§ **Task directions**: Please quote exactly the lines below from the line containing "вирусной истерии среди" to the line containing "блокирует подозрительные действия, а не ищет", both lines included, and nothing else.
------------------------------
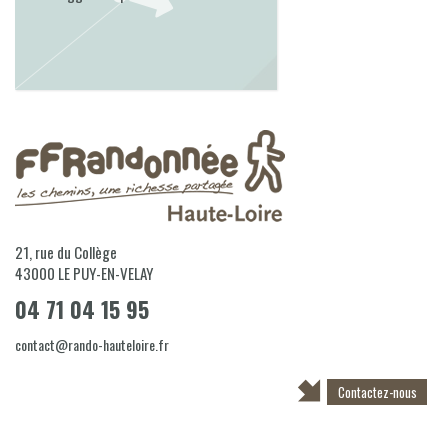
21, rue du Collège
43000
LE PUY-EN-VELAY
04 71 04 15 95
contact@rando-hauteloire.fr
Contactez-nous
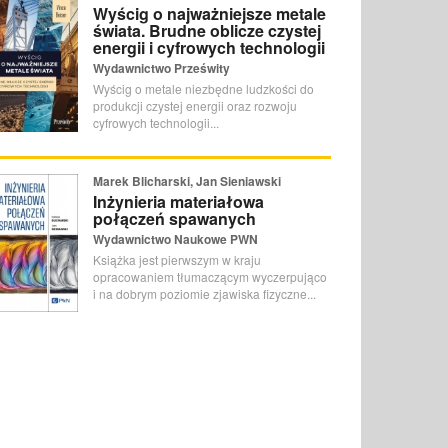
Wyścig o najważniejsze metale
świata. Brudne oblicze czystej
energii i cyfrowych technologii
Wydawnictwo Prześwity
Wyścig o metale niezbędne ludzkości do
produkcji czystej energii oraz rozwoju
cyfrowych technologii...
Marek Blicharski, Jan Sieniawski
Inżynieria materiałowa
połączeń spawanych
Wydawnictwo Naukowe PWN
Książka jest pierwszym w kraju
opracowaniem tłumaczącym wyczerpująco
i na dobrym poziomie zjawiska fizyczne...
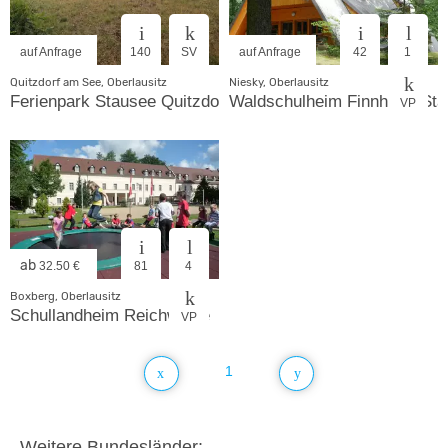
auf Anfrage
140
SV
auf Anfrage
42
1
Quitzdorf am See, Oberlausitz
Niesky, Oberlausitz
Ferienpark Stausee Quitzdorf
Waldschulheim Finnhütte St
VP
ab
32.50 €
81
4
Boxberg, Oberlausitz
Schullandheim Reichwalde
VP
1
Weitere Bundesländer:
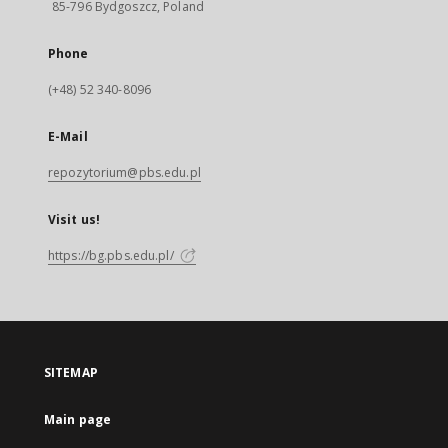
85-796 Bydgoszcz, Poland
Phone
(+48) 52 340-8096
E-Mail
repozytorium@pbs.edu.pl
Visit us!
https://bg.pbs.edu.pl/
SITEMAP
Main page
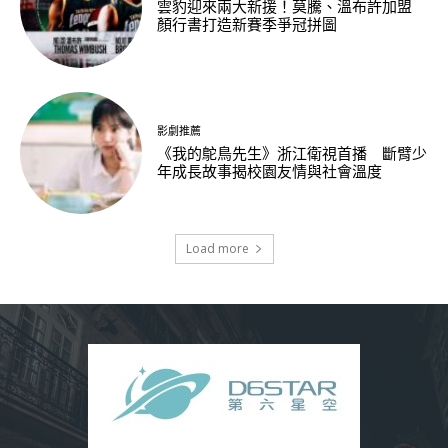
雲豹迎來兩大新援！莫騰、溫布許加盟
顏行書打造新賽季爭冠拼圖
影劇推薦
《我的鴕鳥先生》浙江衛視首播 斷臂少
年成長故事揭校園友情與社會溫度
Load more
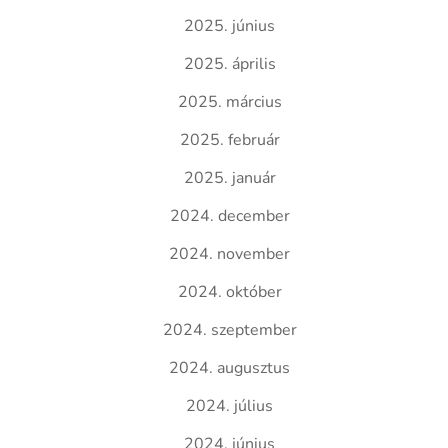
2025. június
2025. április
2025. március
2025. február
2025. január
2024. december
2024. november
2024. október
2024. szeptember
2024. augusztus
2024. július
2024. június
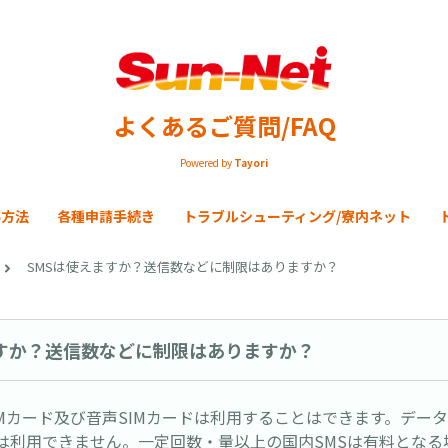
よくあるご質問/FAQ
Powered by
Tayori
い方法
各種申請手続き
トラブルシューティング/寮内ネット
SMSは使えますか？送信数などに制限はありますか？
ますか？送信数などに制限はありますか？
IMカード及び音声SIMカードは利用することはできます。データ
Sは利用できません。一定回数・量以上の国内SMSは有料となる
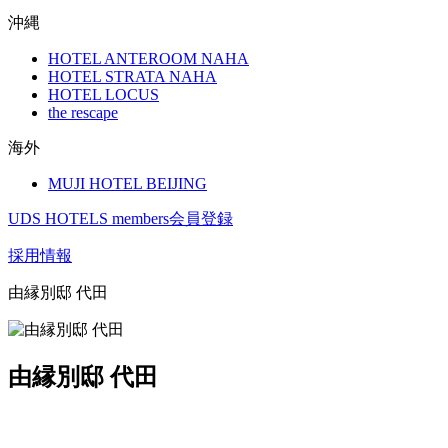
沖縄
HOTEL ANTEROOM NAHA
HOTEL STRATA NAHA
HOTEL LOCUS
the rescape
海外
MUJI HOTEL BEIJING
UDS HOTELS members会員登録
採用情報
由縁別邸 代田
由縁別邸 代田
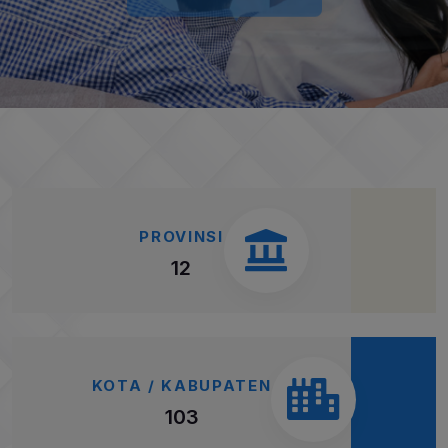
PROVINSI
12
KOTA / KABUPATEN
103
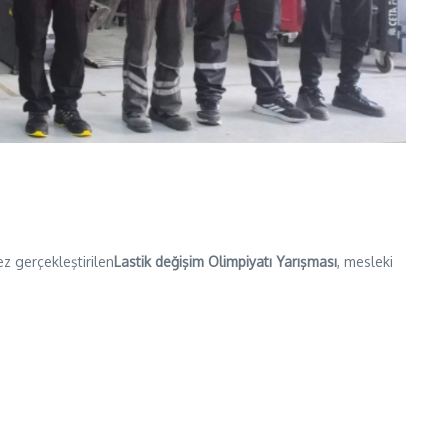
ez gerçekleştirilen
Lastik değişim Olimpiyatı Yarışması
, mesleki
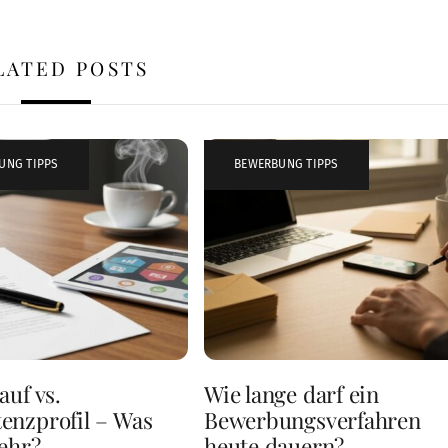
LATED POSTS
UNG TIPPS
BEWERBUNG TIPPS
auf vs.
Wie lange darf ein
enzprofil – Was
Bewerbungsverfahren
ehr?
heute dauern?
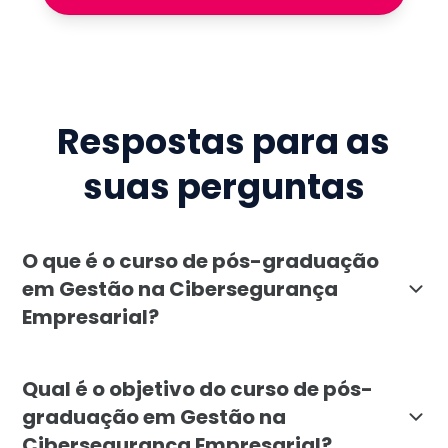
Respostas para as
suas perguntas
O que é o curso de pós-graduação
em Gestão na Cibersegurança
Empresarial?
A pós-graduação em Gestão na Cibersegurança Empresa
Qual é o objetivo do curso de pós-
graduação em Gestão na
Cibersegurança Empresarial?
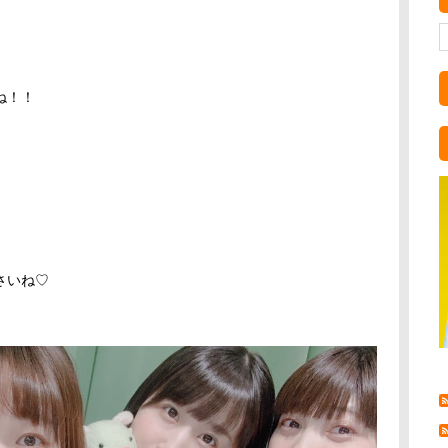
ね！！
さいね♡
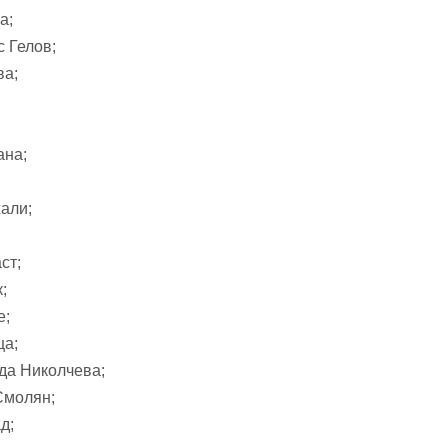
а;
 Гелов;
ва;
ана;
али;
ст;
;
е;
ца;
да Николчева;
Смолян;
д;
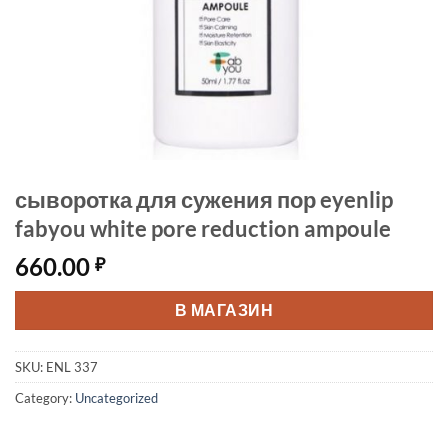
сыворотка для сужения пор eyenlip
fabyou white pore reduction ampoule
660.00
₽
В МАГАЗИН
SKU:
ENL 337
Category:
Uncategorized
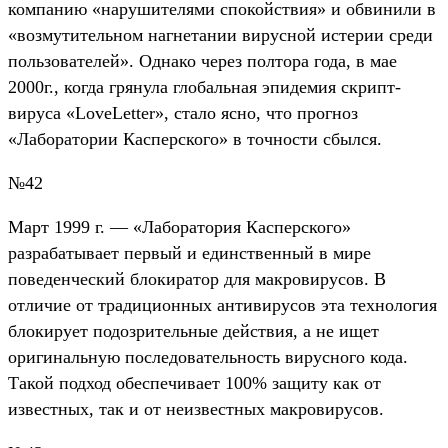
компанию «нарушителями спокойствия» и обвинили в
«возмутительном нагнетании вирусной истерии среди
пользователей». Однако через полтора года, в мае
2000г., когда грянула глобальная эпидемия скрипт-
вируса «LoveLetter», стало ясно, что прогноз
«Лаборатории Касперского» в точности сбылся.
№42
Mарт 1999 г. — «Лаборатория Касперского»
разрабатывает первый и единственный в мире
поведенческий блокиратор для макровирусов. В
отличие от традиционных антивирусов эта технология
блокирует подозрительные действия, а не ищет
оригинальную последовательность вирусного кода.
Такой подход обеспечивает 100% защиту как от
известных, так и от неизвестных макровирусов.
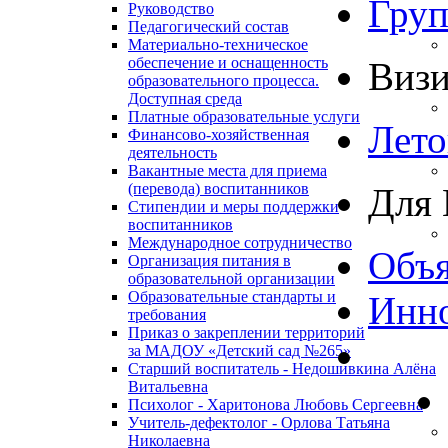
Гру
Руководство
Педагогический состав
Материально-техническое
обеспечение и оснащенность
Виз
образовательного процесса.
Доступная среда
Платные образовательные услуги
Лето
Финансово-хозяйственная
деятельность
Вакантные места для приема
(перевода) воспитанников
Для 
Стипендии и меры поддержки
воспитанников
Международное сотрудничество
Объя
Организация питания в
образовательной организации
Образовательные стандарты и
Инно
требования
Приказ о закреплении территорий
за МАДОУ «Детский сад №265»
Старший воспитатель - Недошивкина Алёна
Витальевна
Психолог - Харитонова Любовь Сергеевна
Учитель-дефектолог - Орлова Татьяна
Николаевна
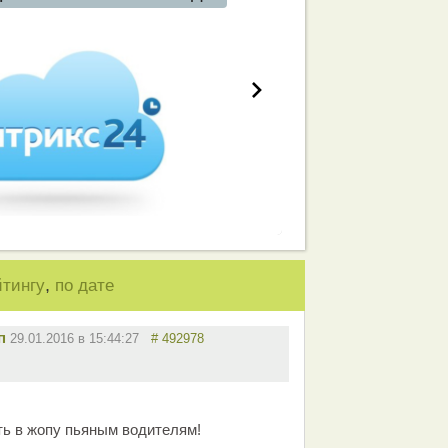
,
йтингу
по дате
п
29.01.2016 в 15:44:27
# 492978
ь в жопу пьяным водителям!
------------------------------
§ **Result of this exercise**:
«возмутительном нагнетании вирусной истерии среди
пользователей». Однако через полтора года, в мае
2000г., когда грянула глобальная эпидемия скрипт-
вируса «LoveLetter», стало ясно, что прогноз
«Лаборатории Касперского» в точности сбылся.
№42
Mарт 1999 г. — «Лаборатория Касперского»
разрабатывает первый и единственный в мире
поведенческий блокиратор для макровирусов. В
отличие от традиционных антивирусов эта технология
блокирует подозрительные действия, а не ищет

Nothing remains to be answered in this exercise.